# light green hair algae w/gw



## inkslinger (Jan 1, 2005)

my ph is at 6.8 my gh is at 4 , my co2 is on a controller . i just install 6 t5 ho lights with 3 ballasts set for 11hr on my 110g tank , i live in aprtment where my thank is against the wall faces my patio door on the other end of the room witch faces the sunset at about 5pm -7pm , i doo try to bring down the shade about that time to keep the sun from hitting the tank, should i cut back on my lights to 10hr how about running my lights 216wpg for 10hr and have my other 108w turn on for a couple of hours [324wpg]in the middle of my 10hr for my midday lighting , does any one run there lights like this, for my alage i bought a uv light that i need to install soon to kill my gw


----------



## Laith (Sep 4, 2004)

inkslinger said:


> ...should i cut back on my lights to 10hr how about running my lights 216wpg for 10hr and have my other 108w turn on for a couple of hours [324wpg]in the middle of my 10hr for my midday lighting ...

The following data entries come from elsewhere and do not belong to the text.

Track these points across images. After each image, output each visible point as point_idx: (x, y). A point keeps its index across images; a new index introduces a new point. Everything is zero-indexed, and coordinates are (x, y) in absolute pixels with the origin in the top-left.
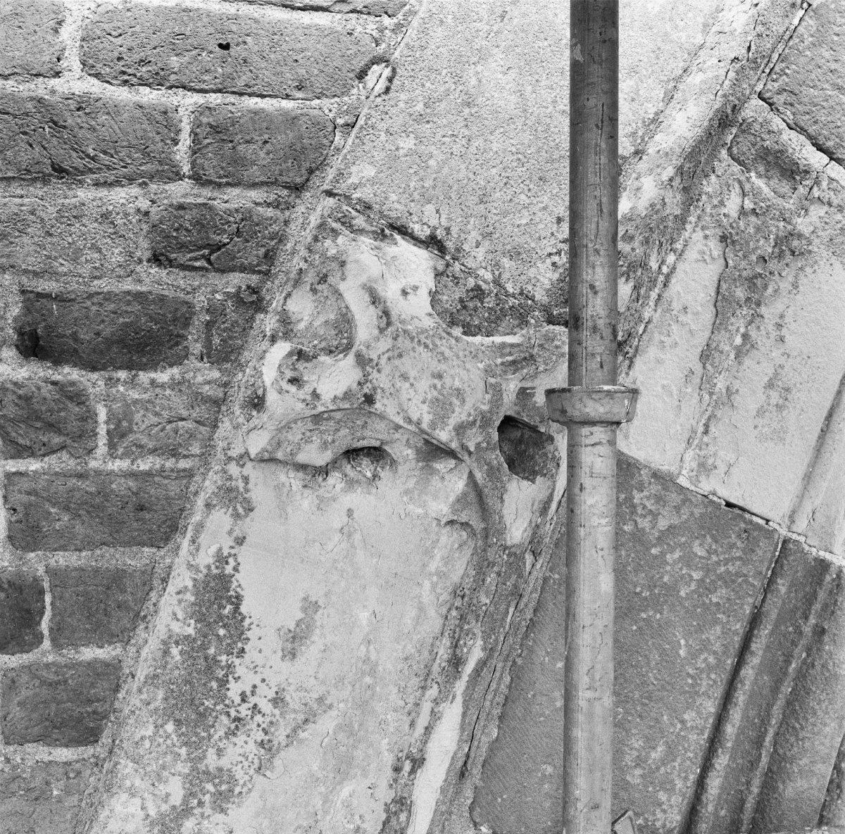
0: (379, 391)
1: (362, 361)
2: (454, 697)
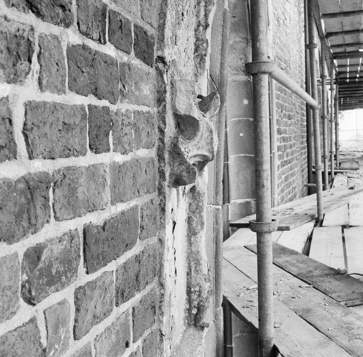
2: (214, 4)
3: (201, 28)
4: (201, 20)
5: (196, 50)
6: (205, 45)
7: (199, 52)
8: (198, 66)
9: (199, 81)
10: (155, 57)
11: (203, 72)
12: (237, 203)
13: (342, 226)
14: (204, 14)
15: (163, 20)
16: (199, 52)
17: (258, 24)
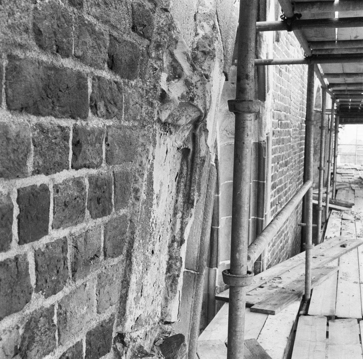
0: (197, 96)
1: (187, 83)
2: (191, 215)
3: (176, 244)
4: (175, 235)
5: (169, 269)
6: (178, 264)
7: (171, 273)
8: (169, 289)
9: (169, 307)
10: (114, 335)
11: (175, 296)
12: (226, 264)
13: (327, 317)
14: (180, 227)
15: (125, 289)
16: (171, 273)
17: (239, 234)
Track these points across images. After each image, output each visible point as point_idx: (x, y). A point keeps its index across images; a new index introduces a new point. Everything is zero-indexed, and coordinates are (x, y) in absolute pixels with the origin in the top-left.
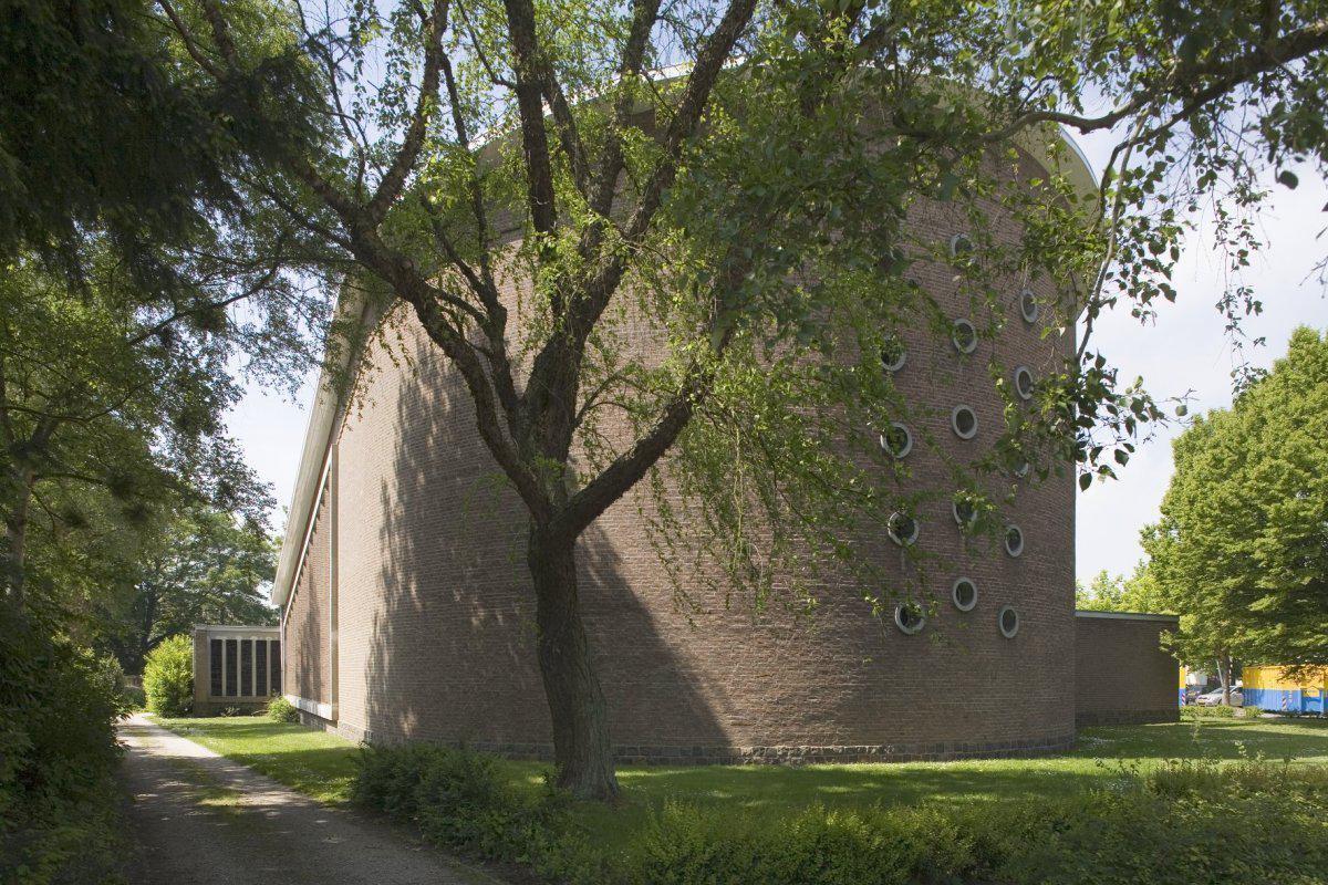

This is a very good idea. I do this on all my planted tanks.

Are you adding any nutrients for the plants? If so, what are you adding and how much? And what is your KH?


----------



## inkslinger (Jan 1, 2005)

i haven't add any fert's but my KH is at 4


----------



## Laith (Sep 4, 2004)

Your CO2 is most probably too low. Raise it by lowering your controller setting to a pH of 6.6 or 6.5.

And with that much light and CO2, your plants will start starving soon if you do not fertilize...


----------



## inkslinger (Jan 1, 2005)

thanks, should i still cut back on the lights for 10hr , and add the midday brust for 4 hr in the middle


----------



## Laith (Sep 4, 2004)

I've had good results with the noon burst as a lighting scheme.

So yes, give it a try.


----------



## inkslinger (Jan 1, 2005)

will i finish my black out , water change and a couple of days i will clean my filter , i drop my lights down to 4 t5 ho's 2 in the front and 2 in the back for 10hr and th 2 middle will come on for 4hr in the middle of the 10hr time , hopefully this will cut back my hair alage and gw i also bump up my co2 to drop my ph down to 6.6-6.7 and kh up to 4' , got to get more plants in there had to get rid of my lilaeopsis it had a lot of hair algae like to replace with some glosso and some more stim plants, will i just got my quarzt sleeve for my uv light that i order so i will be hooking that up this weeken


----------